Title | Scatter in repolarization timing predicts clinical events in post-myocardial infarction patients. | ||
Author | Segerson, Nathan M; Litwin, Sheldon E; Daccarett, Marcos; Wall, T Scott; Hamdan, Mohamed H; Lux, Robert L | ||
Journal | Heart Rhythm | Publication Year/Month | 2008-Feb |
PMID | 18242541 | PMCID | PMC2330016 |
Affiliation | 1.University of Utah School of Medicine, Department of Internal Medicine, Division of Cardiology, Salt Lake City, Utah, USA. Nathan.Segerson@hsc.utah.edu. |
BACKGROUND: Increased spatial and temporal dispersion of repolarization contributes to ventricular arrhythmogenesis. Beat-to-beat fluctuations in T-wave timing are thought to represent such dispersion and may predict clinical events. OBJECTIVE: The purpose of this study was to assess whether a novel noninvasive measure of beat-to-beat instability in T-wave timing would provide additive prognostic information in post-myocardial infarction patients.

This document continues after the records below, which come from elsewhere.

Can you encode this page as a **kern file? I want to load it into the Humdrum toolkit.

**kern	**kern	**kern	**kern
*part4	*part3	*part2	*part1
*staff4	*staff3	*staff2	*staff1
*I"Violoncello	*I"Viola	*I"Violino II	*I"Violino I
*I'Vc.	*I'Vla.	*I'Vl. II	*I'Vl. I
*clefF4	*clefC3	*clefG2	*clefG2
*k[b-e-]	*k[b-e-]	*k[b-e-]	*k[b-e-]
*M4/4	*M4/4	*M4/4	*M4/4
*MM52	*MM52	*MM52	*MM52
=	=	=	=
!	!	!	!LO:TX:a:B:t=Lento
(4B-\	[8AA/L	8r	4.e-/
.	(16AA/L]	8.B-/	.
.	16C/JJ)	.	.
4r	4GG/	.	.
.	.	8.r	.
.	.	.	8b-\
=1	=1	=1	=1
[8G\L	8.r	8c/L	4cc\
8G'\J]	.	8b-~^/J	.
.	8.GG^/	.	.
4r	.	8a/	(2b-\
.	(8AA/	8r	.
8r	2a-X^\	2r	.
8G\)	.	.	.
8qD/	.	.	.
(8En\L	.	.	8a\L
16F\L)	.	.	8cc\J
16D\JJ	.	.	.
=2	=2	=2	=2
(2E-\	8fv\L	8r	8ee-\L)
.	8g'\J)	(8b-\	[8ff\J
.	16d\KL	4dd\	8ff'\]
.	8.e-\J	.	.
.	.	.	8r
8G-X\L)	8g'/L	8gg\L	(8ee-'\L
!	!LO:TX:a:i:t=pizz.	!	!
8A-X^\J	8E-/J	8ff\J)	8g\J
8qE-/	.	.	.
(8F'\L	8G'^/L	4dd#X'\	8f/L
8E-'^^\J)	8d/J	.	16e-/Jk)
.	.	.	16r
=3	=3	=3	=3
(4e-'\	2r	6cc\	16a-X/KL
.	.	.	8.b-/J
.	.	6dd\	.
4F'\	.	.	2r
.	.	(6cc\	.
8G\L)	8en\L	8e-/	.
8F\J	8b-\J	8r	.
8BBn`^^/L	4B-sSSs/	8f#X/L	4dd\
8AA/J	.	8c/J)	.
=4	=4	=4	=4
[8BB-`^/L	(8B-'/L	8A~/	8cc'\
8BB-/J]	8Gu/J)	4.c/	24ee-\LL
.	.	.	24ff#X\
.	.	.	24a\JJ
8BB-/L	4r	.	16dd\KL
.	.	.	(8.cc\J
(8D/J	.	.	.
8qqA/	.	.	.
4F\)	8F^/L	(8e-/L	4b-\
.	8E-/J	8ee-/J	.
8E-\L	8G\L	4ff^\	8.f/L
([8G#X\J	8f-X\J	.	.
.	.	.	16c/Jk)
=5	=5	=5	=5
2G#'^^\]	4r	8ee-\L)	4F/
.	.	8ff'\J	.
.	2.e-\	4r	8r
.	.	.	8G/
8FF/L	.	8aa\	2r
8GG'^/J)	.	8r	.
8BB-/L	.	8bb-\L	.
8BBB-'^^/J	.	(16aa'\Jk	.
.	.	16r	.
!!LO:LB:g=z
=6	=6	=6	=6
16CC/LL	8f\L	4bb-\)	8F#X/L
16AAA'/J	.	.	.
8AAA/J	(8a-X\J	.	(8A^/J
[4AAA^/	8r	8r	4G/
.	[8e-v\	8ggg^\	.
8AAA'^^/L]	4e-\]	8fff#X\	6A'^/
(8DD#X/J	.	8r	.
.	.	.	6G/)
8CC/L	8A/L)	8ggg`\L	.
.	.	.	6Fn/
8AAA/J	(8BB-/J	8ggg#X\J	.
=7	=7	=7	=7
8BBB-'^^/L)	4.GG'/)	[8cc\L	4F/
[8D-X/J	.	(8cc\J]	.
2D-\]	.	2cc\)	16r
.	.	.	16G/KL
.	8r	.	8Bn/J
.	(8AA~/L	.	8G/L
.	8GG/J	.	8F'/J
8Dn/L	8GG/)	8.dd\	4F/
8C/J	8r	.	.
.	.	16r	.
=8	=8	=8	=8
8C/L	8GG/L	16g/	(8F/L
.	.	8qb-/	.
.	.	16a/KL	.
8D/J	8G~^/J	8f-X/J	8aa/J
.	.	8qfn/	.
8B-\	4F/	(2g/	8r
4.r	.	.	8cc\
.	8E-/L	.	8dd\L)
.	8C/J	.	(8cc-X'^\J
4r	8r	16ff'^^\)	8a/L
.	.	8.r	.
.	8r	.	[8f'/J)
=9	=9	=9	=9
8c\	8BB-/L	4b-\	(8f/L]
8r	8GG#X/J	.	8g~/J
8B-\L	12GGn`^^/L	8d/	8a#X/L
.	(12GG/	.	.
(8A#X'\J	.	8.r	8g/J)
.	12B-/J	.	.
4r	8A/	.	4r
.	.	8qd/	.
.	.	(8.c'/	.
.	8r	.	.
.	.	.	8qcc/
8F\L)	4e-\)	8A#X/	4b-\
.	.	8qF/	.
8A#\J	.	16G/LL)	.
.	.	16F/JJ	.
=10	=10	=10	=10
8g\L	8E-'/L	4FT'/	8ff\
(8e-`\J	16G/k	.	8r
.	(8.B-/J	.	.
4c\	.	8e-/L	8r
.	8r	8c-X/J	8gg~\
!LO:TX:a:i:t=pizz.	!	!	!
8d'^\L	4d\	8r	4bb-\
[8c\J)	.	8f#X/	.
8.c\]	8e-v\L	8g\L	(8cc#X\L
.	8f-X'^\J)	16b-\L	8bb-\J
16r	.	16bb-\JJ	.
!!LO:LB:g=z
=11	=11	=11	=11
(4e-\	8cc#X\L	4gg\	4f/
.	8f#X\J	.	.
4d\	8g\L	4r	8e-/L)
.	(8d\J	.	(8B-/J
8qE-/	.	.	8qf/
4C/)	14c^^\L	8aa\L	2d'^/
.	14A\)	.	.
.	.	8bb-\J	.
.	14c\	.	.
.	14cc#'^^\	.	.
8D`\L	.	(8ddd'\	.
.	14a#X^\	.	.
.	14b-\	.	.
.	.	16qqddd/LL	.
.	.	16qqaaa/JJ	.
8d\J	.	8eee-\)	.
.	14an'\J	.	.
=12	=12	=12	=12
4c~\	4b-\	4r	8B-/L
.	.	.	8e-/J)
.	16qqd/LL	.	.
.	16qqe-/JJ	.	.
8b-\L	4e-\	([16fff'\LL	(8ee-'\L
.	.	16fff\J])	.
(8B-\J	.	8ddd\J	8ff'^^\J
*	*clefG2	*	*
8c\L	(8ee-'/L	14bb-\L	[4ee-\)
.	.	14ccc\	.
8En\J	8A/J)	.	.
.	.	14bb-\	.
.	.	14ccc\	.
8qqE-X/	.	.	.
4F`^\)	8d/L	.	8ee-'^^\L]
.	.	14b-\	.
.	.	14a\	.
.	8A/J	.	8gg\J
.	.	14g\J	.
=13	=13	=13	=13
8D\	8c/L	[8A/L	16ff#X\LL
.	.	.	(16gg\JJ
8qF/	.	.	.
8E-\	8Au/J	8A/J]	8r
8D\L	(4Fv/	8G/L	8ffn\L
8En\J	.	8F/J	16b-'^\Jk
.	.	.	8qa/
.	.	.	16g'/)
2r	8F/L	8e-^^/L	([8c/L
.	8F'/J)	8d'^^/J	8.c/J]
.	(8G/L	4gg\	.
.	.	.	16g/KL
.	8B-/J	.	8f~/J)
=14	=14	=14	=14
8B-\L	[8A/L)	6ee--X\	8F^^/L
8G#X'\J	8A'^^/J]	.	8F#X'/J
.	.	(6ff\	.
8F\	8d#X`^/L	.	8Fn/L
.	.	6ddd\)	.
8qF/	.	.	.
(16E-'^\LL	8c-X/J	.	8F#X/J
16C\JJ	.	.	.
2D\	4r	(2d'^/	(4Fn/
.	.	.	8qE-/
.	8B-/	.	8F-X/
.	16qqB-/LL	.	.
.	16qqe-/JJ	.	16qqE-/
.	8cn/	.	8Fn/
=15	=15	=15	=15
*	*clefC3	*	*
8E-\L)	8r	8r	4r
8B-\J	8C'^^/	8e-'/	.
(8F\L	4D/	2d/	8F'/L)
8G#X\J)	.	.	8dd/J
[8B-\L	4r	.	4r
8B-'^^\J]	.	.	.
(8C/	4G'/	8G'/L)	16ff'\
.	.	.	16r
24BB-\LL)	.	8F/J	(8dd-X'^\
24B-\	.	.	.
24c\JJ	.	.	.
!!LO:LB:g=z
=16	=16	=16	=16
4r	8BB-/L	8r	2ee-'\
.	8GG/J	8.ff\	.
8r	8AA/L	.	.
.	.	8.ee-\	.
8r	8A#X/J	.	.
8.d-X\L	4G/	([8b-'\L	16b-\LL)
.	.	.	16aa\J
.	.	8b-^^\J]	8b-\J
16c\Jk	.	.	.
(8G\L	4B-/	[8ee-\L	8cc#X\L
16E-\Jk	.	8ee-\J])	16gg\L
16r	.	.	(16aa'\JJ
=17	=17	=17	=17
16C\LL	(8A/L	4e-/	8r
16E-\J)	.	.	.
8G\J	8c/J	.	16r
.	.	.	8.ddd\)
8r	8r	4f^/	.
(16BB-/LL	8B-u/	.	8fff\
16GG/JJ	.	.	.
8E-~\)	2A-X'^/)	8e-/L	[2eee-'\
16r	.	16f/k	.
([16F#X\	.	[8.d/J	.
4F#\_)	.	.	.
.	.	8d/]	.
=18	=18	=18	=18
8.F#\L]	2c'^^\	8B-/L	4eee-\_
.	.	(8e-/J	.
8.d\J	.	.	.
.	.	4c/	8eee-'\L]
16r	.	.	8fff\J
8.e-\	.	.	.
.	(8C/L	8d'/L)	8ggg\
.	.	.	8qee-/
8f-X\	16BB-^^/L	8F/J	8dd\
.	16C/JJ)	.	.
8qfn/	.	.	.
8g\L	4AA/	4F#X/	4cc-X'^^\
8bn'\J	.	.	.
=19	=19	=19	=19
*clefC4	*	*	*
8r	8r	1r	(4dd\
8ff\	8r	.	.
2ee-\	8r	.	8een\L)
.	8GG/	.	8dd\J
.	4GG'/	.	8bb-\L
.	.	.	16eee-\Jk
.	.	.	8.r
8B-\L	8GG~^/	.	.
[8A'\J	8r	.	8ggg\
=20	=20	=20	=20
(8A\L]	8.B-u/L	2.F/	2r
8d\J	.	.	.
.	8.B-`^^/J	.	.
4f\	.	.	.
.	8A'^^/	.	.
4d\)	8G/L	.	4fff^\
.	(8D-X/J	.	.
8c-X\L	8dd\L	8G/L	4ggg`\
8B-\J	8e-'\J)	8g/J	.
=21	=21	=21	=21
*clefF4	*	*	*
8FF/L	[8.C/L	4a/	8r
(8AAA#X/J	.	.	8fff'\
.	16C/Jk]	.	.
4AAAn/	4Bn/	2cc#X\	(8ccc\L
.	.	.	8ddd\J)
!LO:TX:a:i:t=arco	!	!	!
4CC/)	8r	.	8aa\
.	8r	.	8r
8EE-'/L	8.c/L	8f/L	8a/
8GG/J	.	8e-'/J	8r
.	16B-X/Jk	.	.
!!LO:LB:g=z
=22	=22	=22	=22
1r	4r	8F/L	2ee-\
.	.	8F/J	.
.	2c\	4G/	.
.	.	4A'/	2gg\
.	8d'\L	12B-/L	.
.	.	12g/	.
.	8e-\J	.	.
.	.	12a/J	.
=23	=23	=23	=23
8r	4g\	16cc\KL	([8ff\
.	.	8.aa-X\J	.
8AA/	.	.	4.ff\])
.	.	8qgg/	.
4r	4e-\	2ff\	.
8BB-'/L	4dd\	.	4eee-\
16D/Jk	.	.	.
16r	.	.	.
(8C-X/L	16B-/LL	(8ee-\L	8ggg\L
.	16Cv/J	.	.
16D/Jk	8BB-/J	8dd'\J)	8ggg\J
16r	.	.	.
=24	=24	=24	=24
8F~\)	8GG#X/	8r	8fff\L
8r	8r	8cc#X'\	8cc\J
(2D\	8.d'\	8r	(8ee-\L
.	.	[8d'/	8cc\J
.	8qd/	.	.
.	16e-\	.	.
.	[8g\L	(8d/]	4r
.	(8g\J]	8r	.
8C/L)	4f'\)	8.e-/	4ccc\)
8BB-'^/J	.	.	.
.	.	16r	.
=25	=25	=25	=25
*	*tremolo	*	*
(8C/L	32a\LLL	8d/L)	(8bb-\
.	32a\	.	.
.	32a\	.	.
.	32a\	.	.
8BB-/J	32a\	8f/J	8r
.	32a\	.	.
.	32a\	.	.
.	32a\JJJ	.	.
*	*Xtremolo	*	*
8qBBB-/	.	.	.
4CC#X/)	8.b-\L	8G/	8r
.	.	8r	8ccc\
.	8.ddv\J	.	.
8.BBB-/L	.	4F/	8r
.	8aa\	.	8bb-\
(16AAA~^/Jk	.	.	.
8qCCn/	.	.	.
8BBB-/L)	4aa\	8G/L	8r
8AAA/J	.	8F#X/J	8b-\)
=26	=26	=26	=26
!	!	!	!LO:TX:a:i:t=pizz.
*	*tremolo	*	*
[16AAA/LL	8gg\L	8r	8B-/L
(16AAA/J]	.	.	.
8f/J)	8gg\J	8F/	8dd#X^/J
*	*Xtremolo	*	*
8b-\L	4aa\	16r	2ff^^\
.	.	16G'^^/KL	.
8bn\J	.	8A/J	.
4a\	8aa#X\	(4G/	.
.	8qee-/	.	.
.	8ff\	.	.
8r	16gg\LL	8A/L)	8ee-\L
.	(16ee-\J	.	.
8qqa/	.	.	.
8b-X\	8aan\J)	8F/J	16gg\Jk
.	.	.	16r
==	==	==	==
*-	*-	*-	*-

METHODS: We studied 678 patients from 12 hospitals with 32-lead 5-minute electrocardiogram recordings 6-8 weeks after myocardial infarction. Custom software identified R wave-to-T wave intervals (RTIs) and diastolic intervals (DIs). Repolarization scatter (RTI:DI(StdErr)) was then calculated as the standard error about the RTI:DI regression line. In addition, left ventricular ejection fraction (LVEF), short-term heart rate variability (HRV) parameters, and QT variability index were measured. Patients were followed for the composite endpoint of death or life-threatening ventricular arrhythmia. RESULTS: After a mean follow-up of 63 months, 134 patients met the composite endpoint. An RTI:DI(StdErr) >5.50 ms was associated with a 210% increase in arrhythmias or deaths (P <.001). After adjusting for LVEF, RTI:DI(StdErr) remained an independent predictor (P <.001). RTI:DI(StdErr) was also independent of short-term HRV parameters and the QT variability index. CONCLUSIONS: Increased repolarization scatter, a measure of high-frequency, cycle-length-dependent repolarization instability, predicts poor outcomes in patients after myocardial infarction.